Chicago Tribune journalist Julia Keller has taken another look at Jane Eyre in light of the latest film treatment of the classic novel.
On screens big and small, we've seen the story presented as a timeless love story, coupled with some beautiful period costumes and sets.
As Ms. Keller has noticed, now that she's read the novel again as an adult, is that it isn't such a love story after all. If we consider the times during which Charlotte Bronte wrote, we'd see that the story has more to do with women's liberation from traditional roles than it details the boy gets girl, boy loses girl, girl gets boy back sort of arrangement.
But beyond that, Ms. Keller makes an important point.

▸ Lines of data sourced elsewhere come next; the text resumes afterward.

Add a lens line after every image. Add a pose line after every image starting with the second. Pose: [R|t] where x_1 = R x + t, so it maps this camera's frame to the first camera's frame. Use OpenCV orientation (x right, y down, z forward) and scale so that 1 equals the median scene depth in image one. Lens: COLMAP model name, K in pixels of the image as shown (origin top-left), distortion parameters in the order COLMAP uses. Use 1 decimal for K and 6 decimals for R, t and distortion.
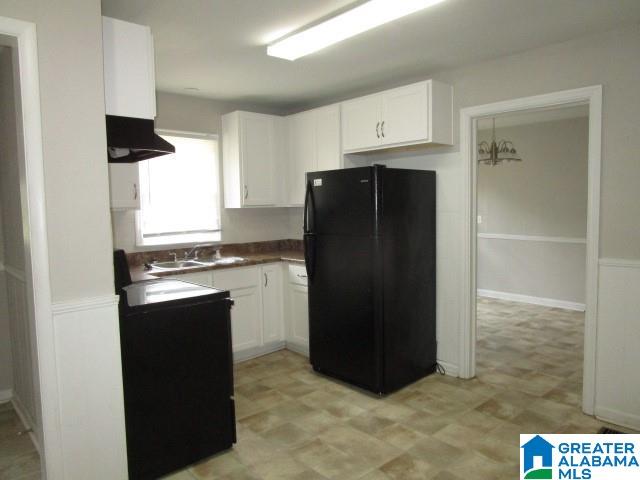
lens RADIAL K [[451.6, 0, 314.6], [0, 451.6, 244.9], [0, 0, 1]] dist [-0.020736, 0.008477]
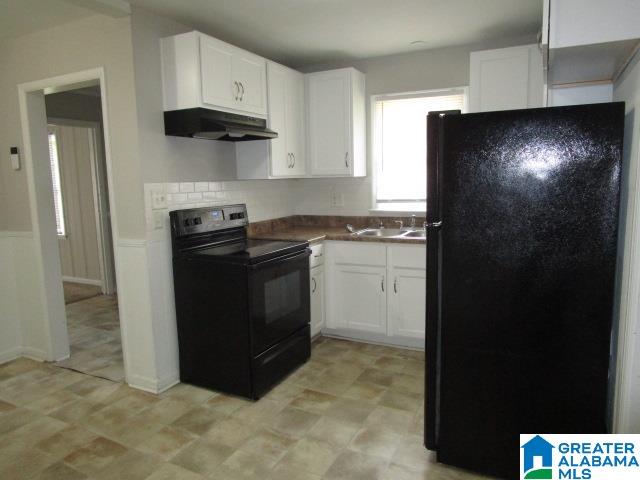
lens RADIAL K [[451.6, 0, 313.3], [0, 451.6, 232.6], [0, 0, 1]] dist [-0.020736, 0.008477]
pose [[0.355015, 0.126179, -0.926306, 0.737861], [-0.067745, 0.991717, 0.109126, -0.070079], [0.932403, 0.024011, 0.360622, 0.653986]]
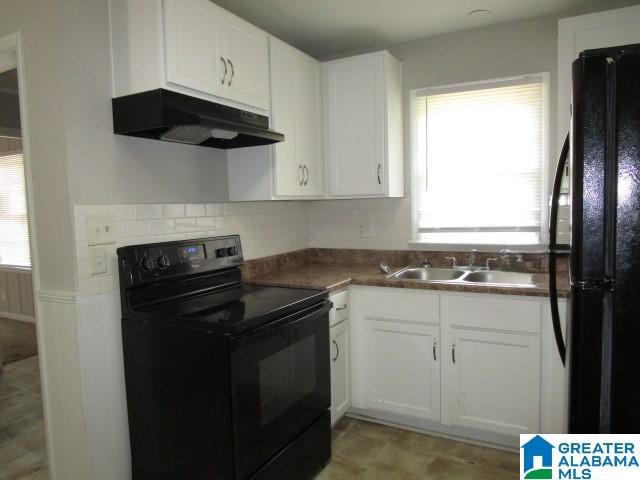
lens RADIAL K [[451.6, 0, 309.2], [0, 451.6, 231.0], [0, 0, 1]] dist [-0.020736, 0.008477]
pose [[0.312552, 0.069078, -0.947385, 0.402557], [-0.064256, 0.996605, 0.051468, -0.062548], [0.947725, 0.044789, 0.315930, 0.772336]]
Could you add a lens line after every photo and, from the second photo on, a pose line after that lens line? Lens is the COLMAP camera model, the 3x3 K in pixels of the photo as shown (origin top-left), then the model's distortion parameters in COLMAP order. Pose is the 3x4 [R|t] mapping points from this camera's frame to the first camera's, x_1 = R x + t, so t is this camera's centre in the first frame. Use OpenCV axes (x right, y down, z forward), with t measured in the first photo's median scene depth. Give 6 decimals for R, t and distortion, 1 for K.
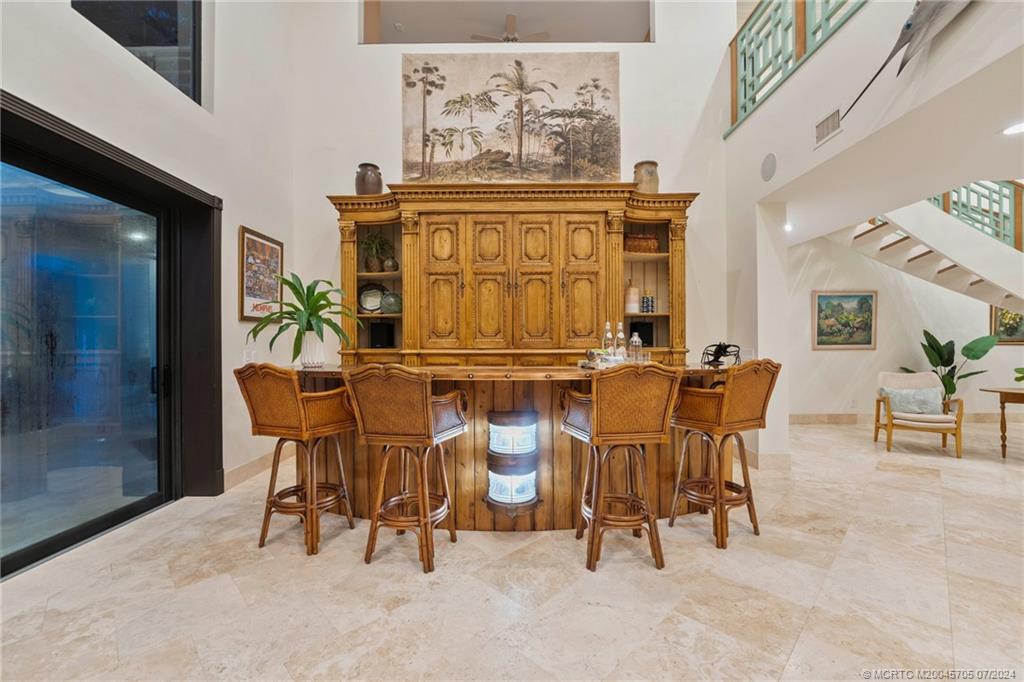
lens RADIAL K [[429.3, 0, 510.9], [0, 429.3, 341.3], [0, 0, 1]] dist [-0.005036, 0.000068]
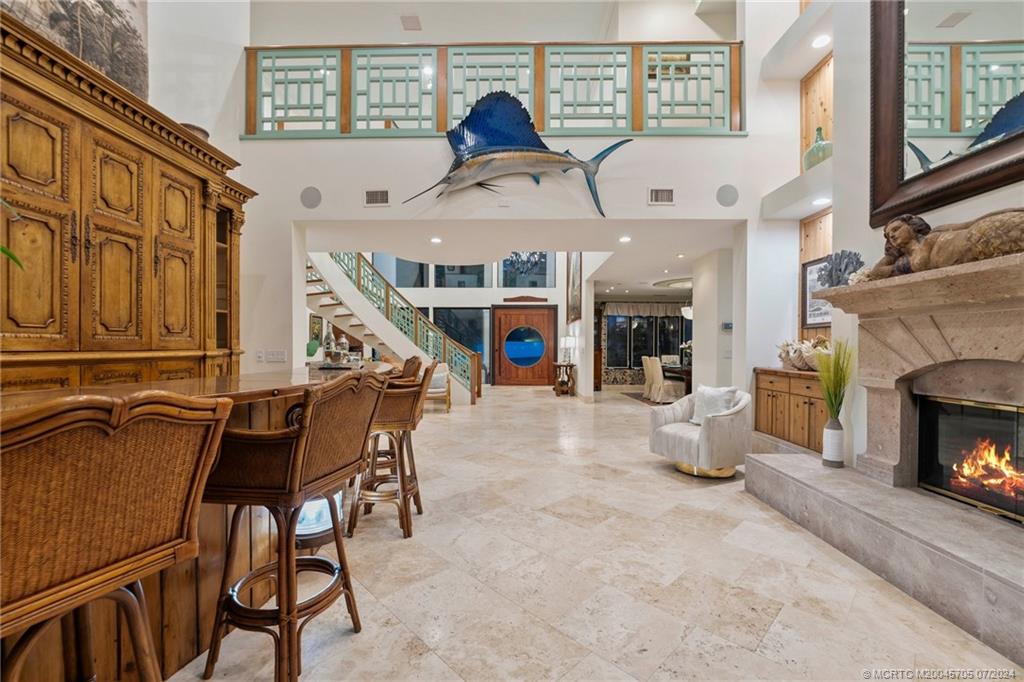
lens RADIAL K [[429.3, 0, 512.0], [0, 429.3, 346.6], [0, 0, 1]] dist [-0.005036, 0.000068]
pose [[0.008983, 0.001933, 0.999958, -0.568796], [-0.010955, 0.999938, -0.001834, 0.005407], [-0.999900, -0.010938, 0.009004, 0.409394]]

The narrative is driven by magic. And we just don't put that same magic in the modern novel.
So much of a well-told story involves twists of fate that work almost like magic. Out of nowhere, it seems, a relative turns up who just happens to be well-acquainted with a key player in the plot, and on that sudden burst of coincidence the story turns.
It's ridiculous in this day and age to believe that anyone couldn't know everything about a given person. There's all the links via Facebook friends and LinkdIn and Google to prevent the magic of a chance encounter.
Yet the novel is beloved, in spite of things that we don't choose to believe in.
We do need the magic back. Reading fiction is all about suspending disbelief, and why can't we suspend disbelief in a story set in the present time? Could it be that the magic is lacking as authors try to create plots that conform to hard-boiled realism?
Are you listening, literary agents and publishers? How about trying something with a touch of magic and see if the reading public accepts what they love in the classics but can't seem to find in modern novels.
Maybe, just maybe, the decline in reading and book sales would inch up a fraction.